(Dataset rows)
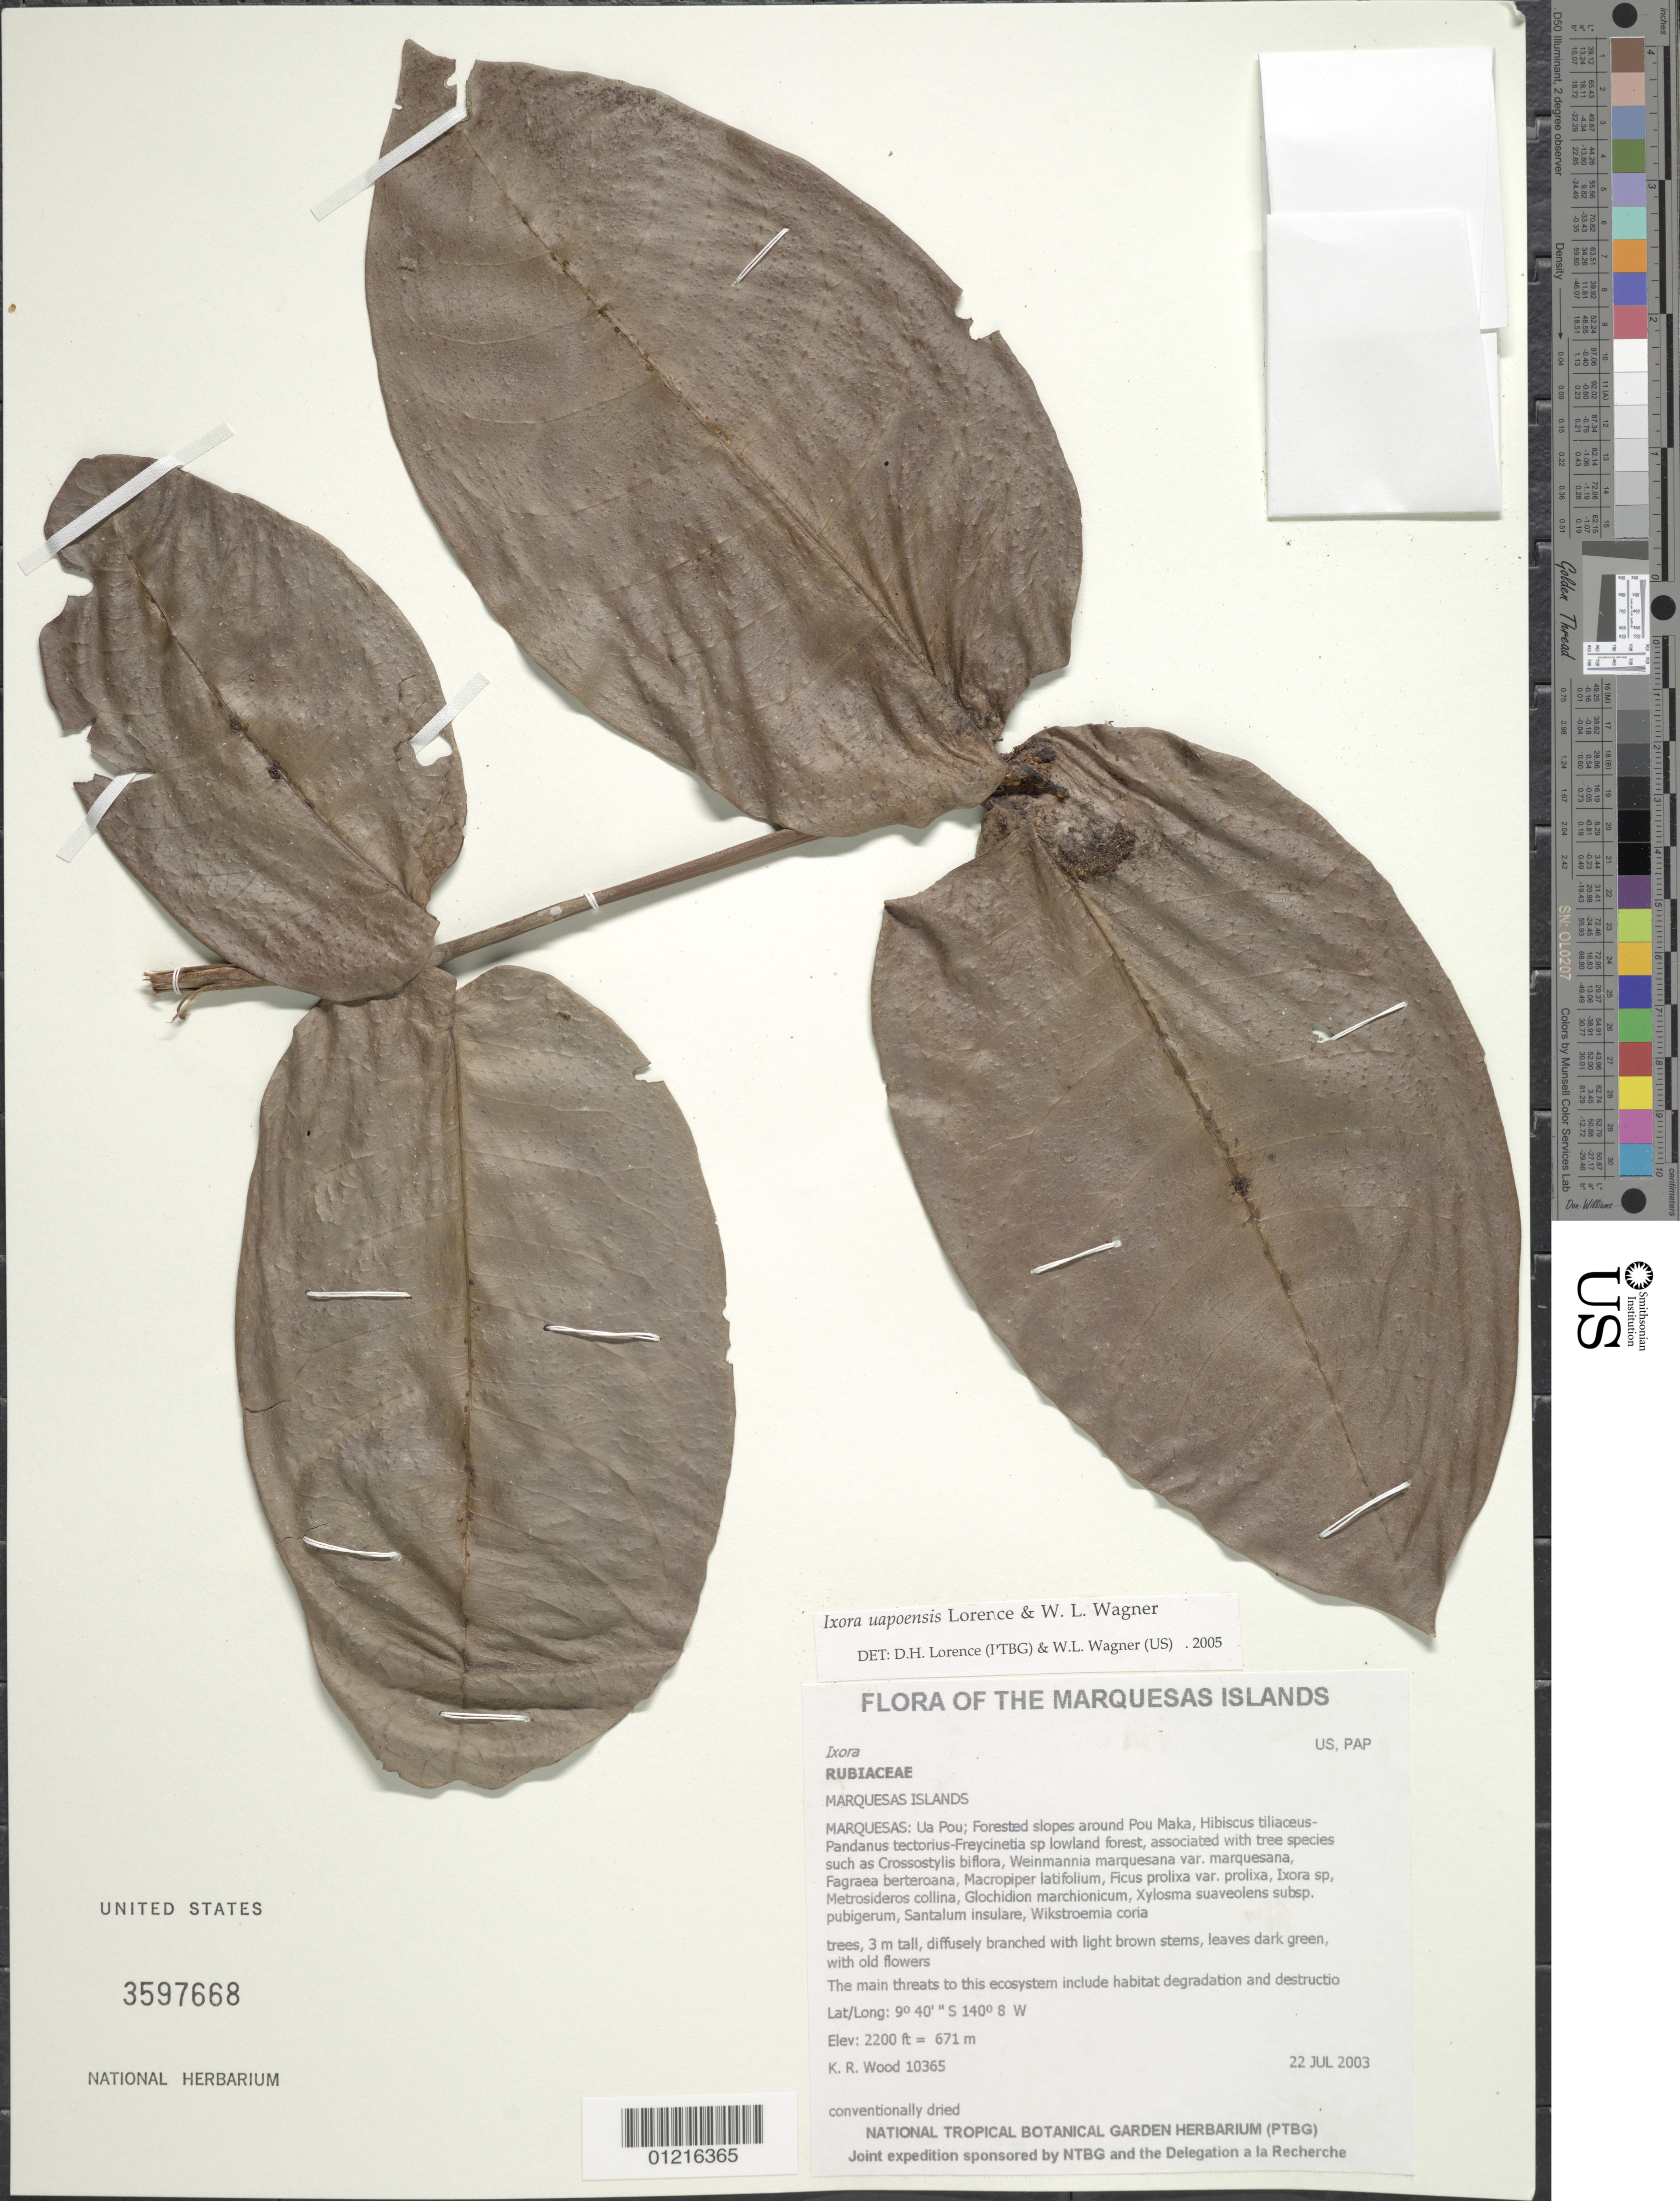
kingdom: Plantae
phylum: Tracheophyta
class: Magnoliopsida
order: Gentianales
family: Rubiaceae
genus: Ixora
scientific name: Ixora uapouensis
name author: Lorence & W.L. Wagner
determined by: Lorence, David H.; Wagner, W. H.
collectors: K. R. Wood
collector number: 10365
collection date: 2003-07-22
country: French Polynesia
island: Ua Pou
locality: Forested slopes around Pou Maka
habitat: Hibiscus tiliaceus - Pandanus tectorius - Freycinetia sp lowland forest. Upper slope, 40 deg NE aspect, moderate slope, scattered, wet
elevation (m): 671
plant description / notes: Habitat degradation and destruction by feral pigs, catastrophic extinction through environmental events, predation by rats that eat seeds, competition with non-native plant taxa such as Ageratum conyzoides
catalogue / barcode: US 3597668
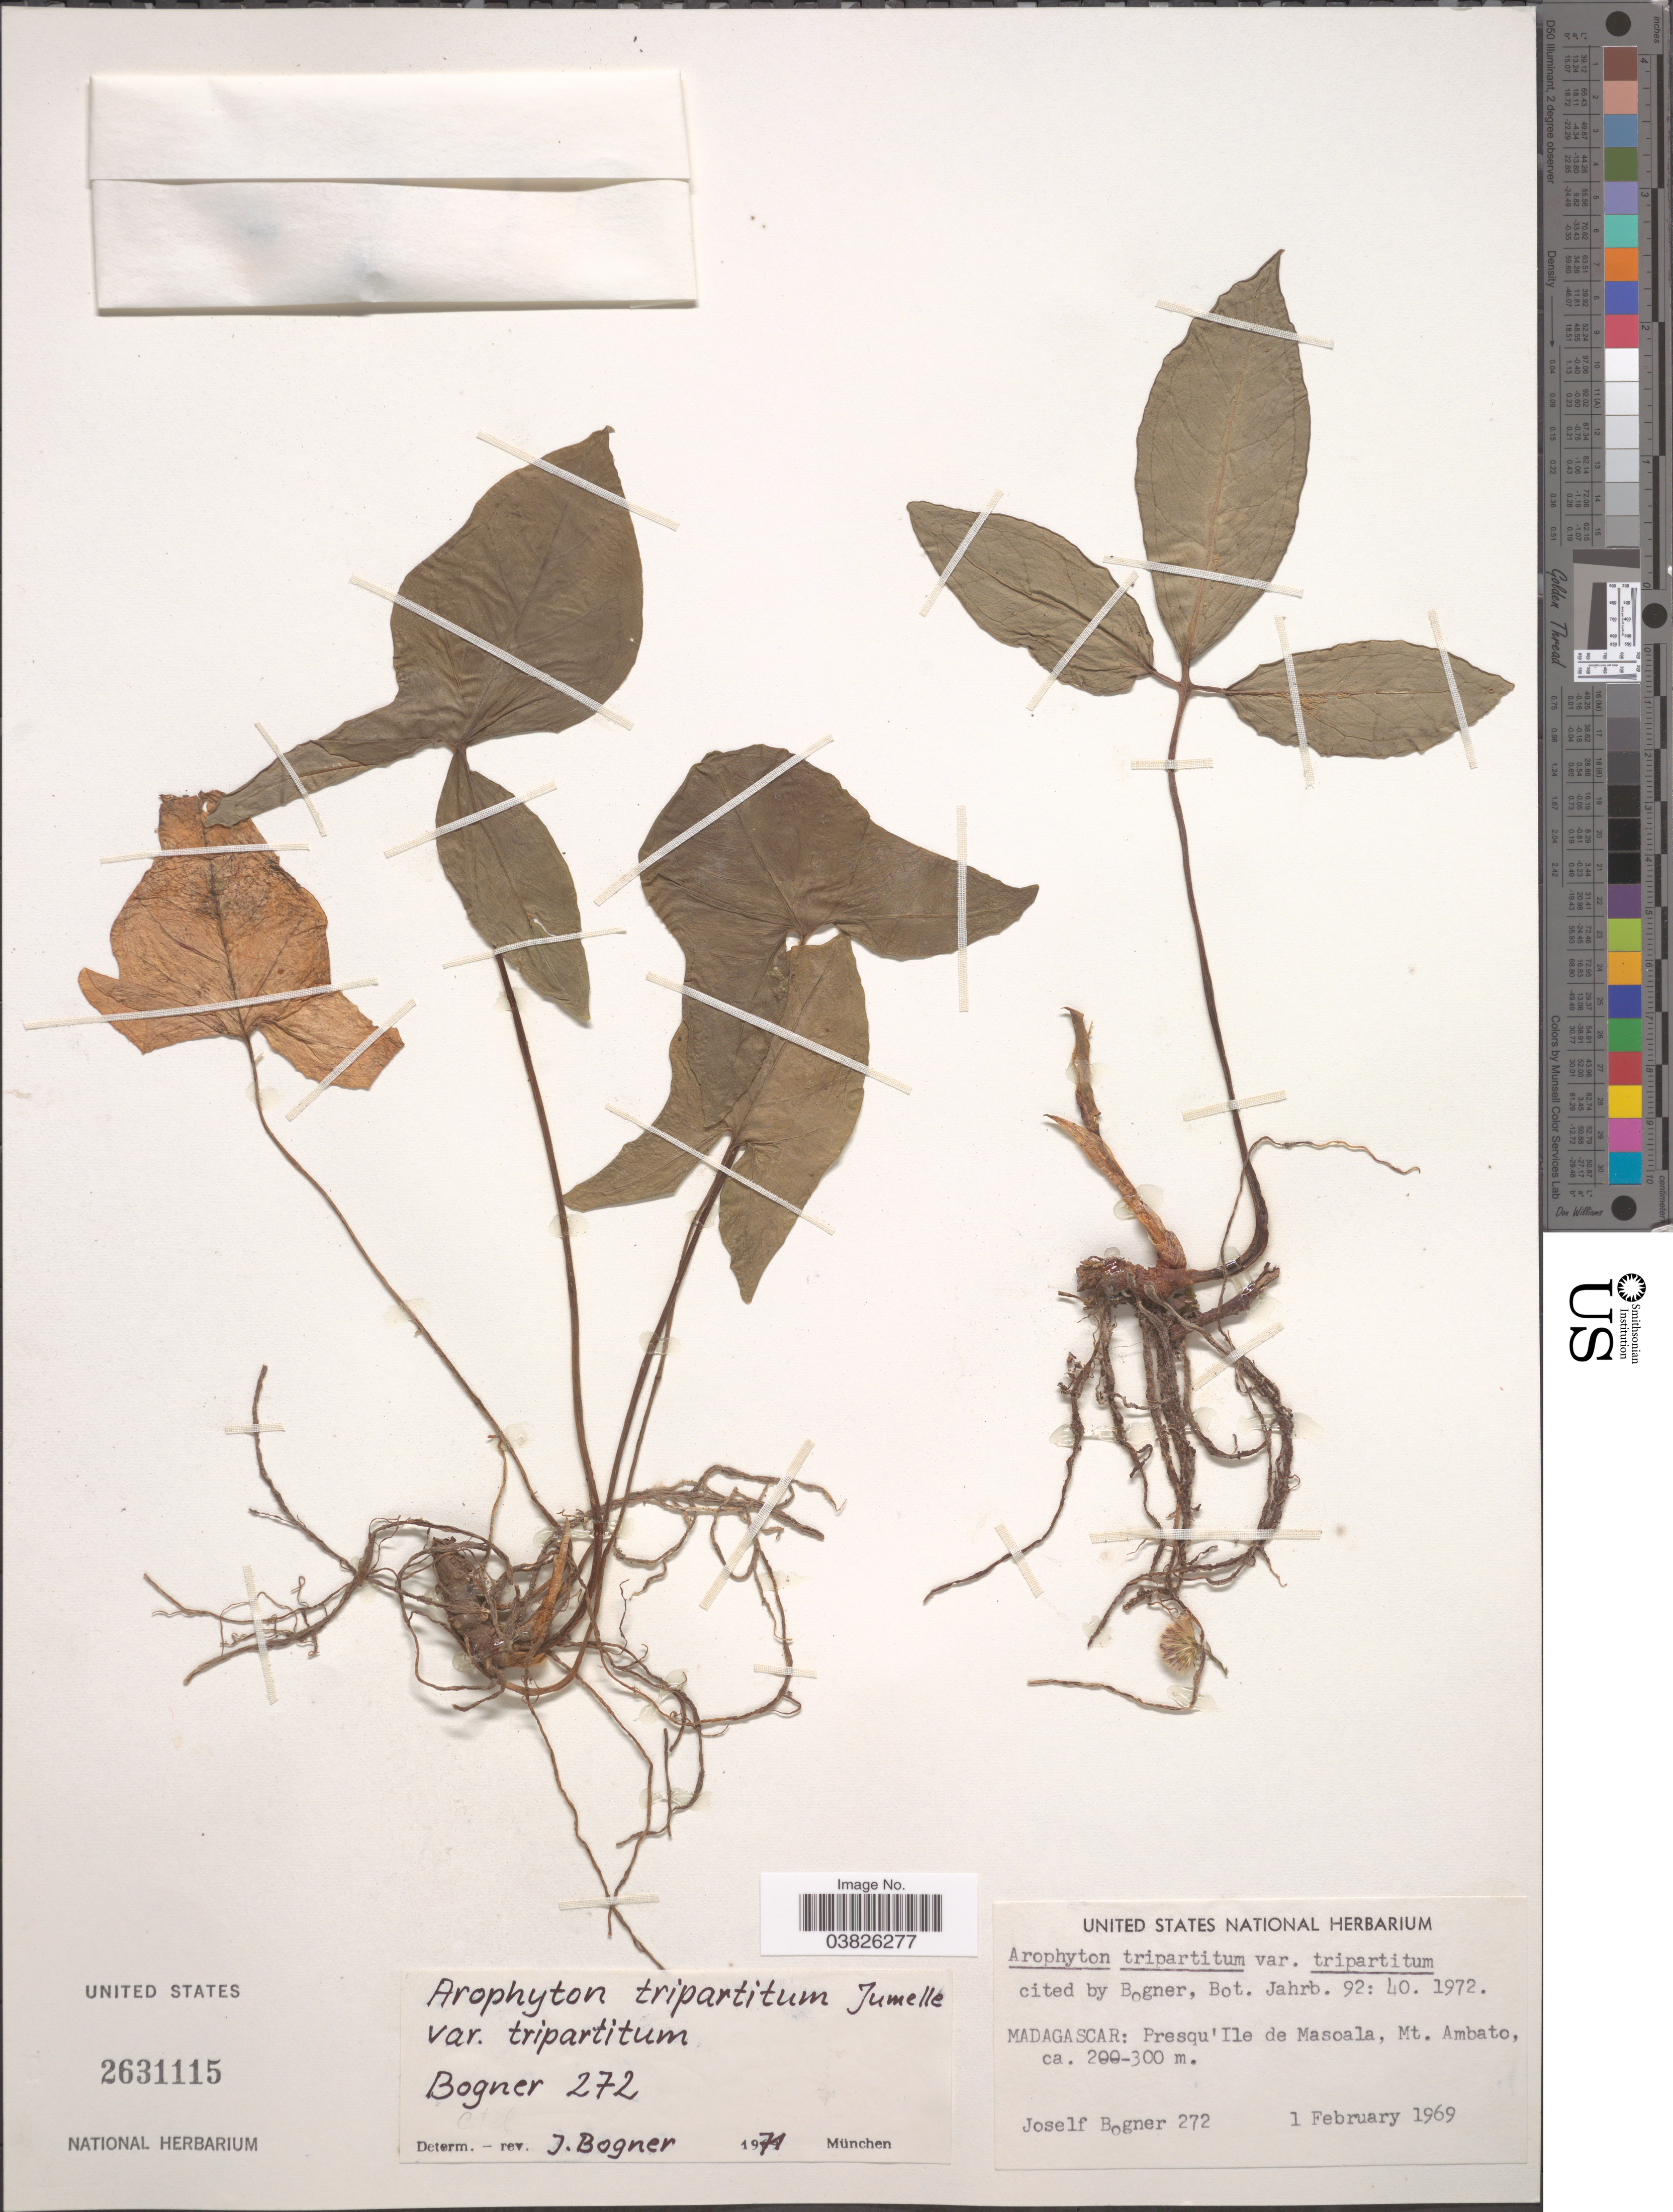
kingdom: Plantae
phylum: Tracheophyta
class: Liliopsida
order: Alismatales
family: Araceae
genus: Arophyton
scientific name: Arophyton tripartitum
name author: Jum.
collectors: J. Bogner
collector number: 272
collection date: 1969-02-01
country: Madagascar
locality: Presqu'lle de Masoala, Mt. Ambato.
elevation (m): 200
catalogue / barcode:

Task to carry out: Copy every line of the listing above word for word, leaving out the pictures.

Written response:
kingdom: Plantae
phylum: Tracheophyta
class: Magnoliopsida
order: Gentianales
family: Rubiaceae
genus: Ixora
scientific name: Ixora uapouensis
name author: Lorence & W.L. Wagner
determined by: Lorence, David H.; Wagner, W. H.
collectors: K. R. Wood
collector number: 10365
collection date: 2003-07-22
country: French Polynesia
island: Ua Pou
locality: Forested slopes around Pou Maka
habitat: Hibiscus tiliaceus - Pandanus tectorius - Freycinetia sp lowland forest. Upper slope, 40 deg NE aspect, moderate slope, scattered, wet
elevation (m): 671
plant description / notes: Habitat degradation and destruction by feral pigs, catastrophic extinction through environmental events, predation by rats that eat seeds, competition with non-native plant taxa such as Ageratum conyzoides
catalogue / barcode: US 3597668
kingdom: Plantae
phylum: Tracheophyta
class: Liliopsida
order: Alismatales
family: Araceae
genus: Arophyton
scientific name: Arophyton tripartitum
name author: Jum.
collectors: J. Bogner
collector number: 272
collection date: 1969-02-01
country: Madagascar
locality: Presqu'lle de Masoala, Mt. Ambato.
elevation (m): 200
catalogue / barcode:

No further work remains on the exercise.